Does xAI train on the uploaded workspace data?
The teardown proves transmission, server acceptance, and storage in a GCS bucket. It does not prove xAI trains on the data. The researchers treat training as a separate policy question and explicitly state that the wire evidence cannot confirm whether the stored payloads are ingested into model training pipelines.
How does the upload mechanism handle large repositories?
For larger repositories, the CLI switches to a direct-GCS multipart upload flow.

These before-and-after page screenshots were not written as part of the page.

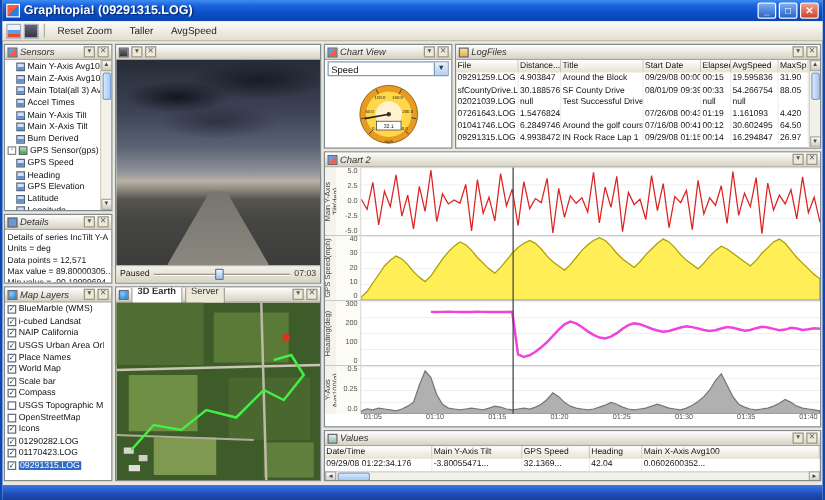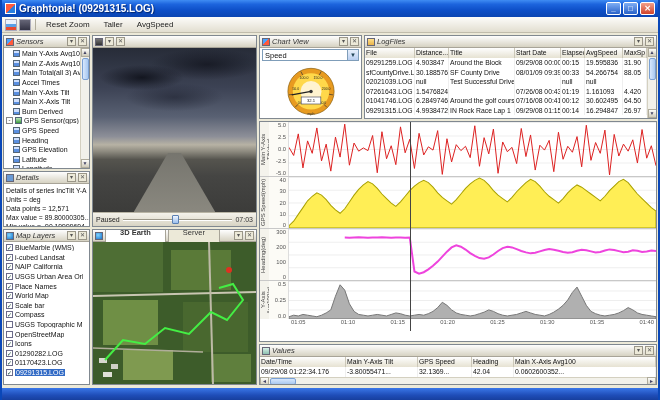--- a/index.html
+++ b/index.html
@@ -24,21 +24,21 @@
 .phead{height:12px;flex:0 0 12px;background:linear-gradient(#fefefe,#d6d2c2);border-bottom:1px solid #a8a498;display:flex;align-items:center;padding:0 2px;gap:2px;font-size:7.5px;color:#333;}
 .ptitle{flex:1;white-space:nowrap;overflow:hidden;font-style:italic;}
 .pbtn{width:9px;height:9px;border:1px solid #9a9688;background:#ece9d8;font-size:6px;line-height:7px;text-align:center;color:#555;flex:0 0 9px;}
 .ihd{width:8px;height:8px;border:1px solid #667;flex:0 0 8px;}
 .ihd-chart{background:linear-gradient(135deg,#4aa3ff 50%,#ff5a3c 50%);}
 .ihd-info{background:#6a9ad4;}
 .ihd-globe{background:radial-gradient(circle at 35% 35%,#7fd4ff,#1a72c8);}
 .ihd-video{background:linear-gradient(#777,#333);}
 .ihd-folder{background:linear-gradient(#ffe08a,#e8b24a);}
 .ihd-table{background:linear-gradient(#d8f0e8,#8cc0b0);}
-.tab{padding:0 14px;border:1px solid #a8a498;border-bottom:none;background:#ece9d8;height:18px;line-height:10px;}
+.tab{padding:0 4px;border:1px solid #a8a498;border-bottom:none;background:#ece9d8;height:18px;line-height:10px;}
 .tab.active{background:#fff;font-weight:bold;}
 .body-row{flex:1;display:flex;min-height:0;}
 .list{flex:1;overflow:hidden;padding:1px 0;}
 .li{display:flex;align-items:center;gap:2px;height:9.6px;padding-left:2px;white-space:nowrap;font-size:7px;}
 .li.lv1{padding-left:9px;}
 .li.sel .lbl{background:#316ac5;color:#fff;padding:0 1px;}
 .exp{width:7px;height:7px;border:1px solid #888;background:#fff;font-size:6px;line-height:5px;text-align:center;flex:0 0 7px;}
 .cb{width:7px;height:7px;border:1px solid #6a6a88;background:#fff;font-size:6px;line-height:6px;text-align:center;flex:0 0 7px;color:#143;}
 .ic{width:7px;height:7px;border:1px solid #567;flex:0 0 7px;}
 .chart-icon{background:linear-gradient(180deg,#cfe0ff 50%,#5a8fe0 50%);}
@@ -421,20 +421,26 @@
         <div class="vsb">
           <span class="sb-btn">▲</span>
           <span class="sb-thumb-v"></span>
           <span class="sb-fill"></span>
           <span class="sb-btn">▼</span>
         </div>
       </div>
     </div>
 
     <div class="panel" style="left:257px;top:88px;width:398px;height:221px;">
+      <div class="phead">
+        <span class="ihd ihd-chart"></span>
+        <span class="ptitle">Chart 2</span>
+        <span class="pbtn">▾</span>
+        <span class="pbtn">✕</span>
+      </div>
       <div class="c2body">
         <div class="c2row" style="flex:0 0 55px;">
           <div class="c2rot">Main Y-Axis Tilt(deg)</div>
           <div class="c2ticks">
               <span>5.0</span>
               <span>2.5</span>
               <span>0.0</span>
               <span>-2.5</span>
               <span>-5.0</span>
             </div>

The captured evidence shows a 3 GB repository uploading via POST /v1/storage/multipart/init followed by PUT requests to storage.googleapis.com in 50 MB parts. The only non-200 responses observed were model-usage quota rejections, indicating no observed storage size cap.
What authentication method does the CLI use?
The CLI authenticates using a consumer X or SuperGrok browser login, not an API key. This binds the data upload to xAI’s consumer Terms of Service and Privacy Policy, meaning enterprise data processing agreements or zero-retention contractual terms are not available to users running the tool on work laptops.
Can the upload be disabled via the settings UI?
Disabling the ‘Improve the model’ toggle does not stop the workspace upload. The cereblab teardown shows that after flipping the toggle, the /v1/settings endpoint still returned trace_upload_enabled: true, indicating the user-facing disable surface is cosmetic with respect to the storage channel.